WORK ORDER:
Your answer should be every line of the records that contains the word "beans".

BEGIN DATA SUPPLIED

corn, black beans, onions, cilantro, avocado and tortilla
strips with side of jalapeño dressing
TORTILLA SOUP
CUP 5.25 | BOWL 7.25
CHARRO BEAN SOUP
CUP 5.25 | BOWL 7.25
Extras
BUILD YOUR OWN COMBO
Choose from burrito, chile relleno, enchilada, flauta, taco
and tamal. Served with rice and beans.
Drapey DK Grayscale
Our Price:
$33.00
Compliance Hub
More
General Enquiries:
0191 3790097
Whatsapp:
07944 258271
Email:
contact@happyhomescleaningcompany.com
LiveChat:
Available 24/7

END DATA SUPPLIED
BEGIN DATA SUPPLIED

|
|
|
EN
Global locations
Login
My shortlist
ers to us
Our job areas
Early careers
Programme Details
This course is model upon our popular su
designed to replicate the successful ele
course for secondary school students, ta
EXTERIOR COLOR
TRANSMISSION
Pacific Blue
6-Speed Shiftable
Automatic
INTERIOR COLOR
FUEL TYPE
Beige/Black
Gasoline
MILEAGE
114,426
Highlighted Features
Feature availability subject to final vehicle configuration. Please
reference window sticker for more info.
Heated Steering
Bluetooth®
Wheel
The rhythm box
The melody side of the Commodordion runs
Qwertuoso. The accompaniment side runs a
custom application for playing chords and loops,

END DATA SUPPLIED

ANSWER TO THE PROBLEM:
corn, black beans, onions, cilantro, avocado and tortilla
and tamal. Served with rice and beans.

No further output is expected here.